Re:And the other side of the problem... (Score:3, Interesting)
Support is not free. You want to keep your old ways, while I want to move on. If I am a commercial developer, I'd weigh the value of keeping you as a customer and offer you a support contract to compensate me for the work required to keep you comfortably in the past. If I am an open source developer, you are not likely to be interested in paying for my efforts, so what incentive have I to do things your way when I believe I can do things better my way? That's what forks are for. GNOME 2 has been forked and people like you who love the old interface can keep working on it.
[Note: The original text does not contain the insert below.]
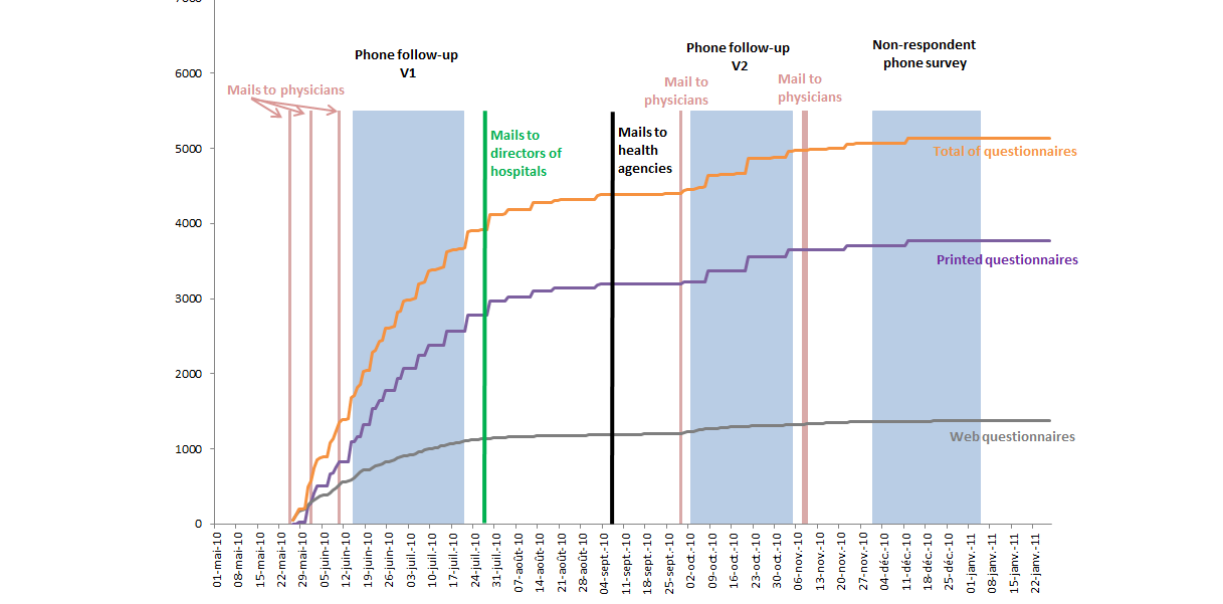
Figure 1. Schedule of data collection fieldwork and number of questionnaires by data collection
GNOME 3 in the meantime can continue trying new things that may bring about an easier and more comfortable future for users who are not already set in the ways of GNOME 2. If you want GNOME 3 developers to instead support your old ways, why not put your money where you complaints are? How much are you willing to pay for continuing GNOME2-style UI support? Nothing? Well, what did you expect for that? Slavery is not cool.
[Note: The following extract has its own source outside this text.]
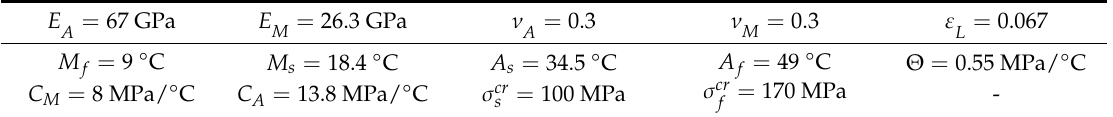
Table 1. Material parameters for the model verification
Re:Yawn... (Score:5, Interesting)
Screenshots are not encouraging...
I read through some of this and I am a user of Japanese language input. (Output too) In my recent experience with trying to get GiMP 2.8.x compiled and running on CentOS 6.x, I learned that when I was successful, I could only accomplish this feat by compiling many of GNOME's core libraries because the GIMP toolkit (you know, the GUI toolkit intended for use with GIMP) ended up as part of GNOME against the advice of the larger community. The result is that if I try to run a GTK based application in an environment which uses a different GTK, I lose theming... not the end of the world. But ALSO I loose access to my input method! Since I lose GNOME integration, input methods are also lost among other things.
This is GNOME's fault. They simply aren't mature in their development philosophies.
And what did I read in the article describing the new changes? "more tightly integrated IME!!" Uh... no. That's a bad idea. If there's one thing I learned from my experiences in breaking GNOME integration, it's that input is something of a low enough level that it should be handled by X, not by GNOME.
GNOME marches forward ruining things. If they want "a direction" they need to consider moving in a mature direction that unifies the desktop experience with X and with that other thing that is closer to the hardware... freeland or something like that?
And what was that "GNOME-OS" thing I heard about? Oh crap. Every app and environment thinks they should be an OS. Uh... no. Please no,
Re:I hear all these people switching to OSX. (Score:2, Interesting)
Speaking as a former Ubuntu advocate (since Dapper, woot) it's not just GNOME that's driving ppl to OSX or Windows. It's Unity too. There's a race to become shittier by adopting all of OSX's worst features (global menu DAMN YOU) and leaving out the good stuff (Nautilus' second pane was pretty sweet). KDE is still too slow compared to Gnome, on my octocore gigantic RAID10 SSD behemoth, to tolerate on a daily basis.
After I got a Mac and found out how awful OSX can be I went to Mint and have been happy since. Cinnamon is the future, folks. And I really hope KDE can ditch some of that Nepomuk shit and turn down the dazzle for next release then we can have two alternatives to the batshit insanity plaguing Gnome these days.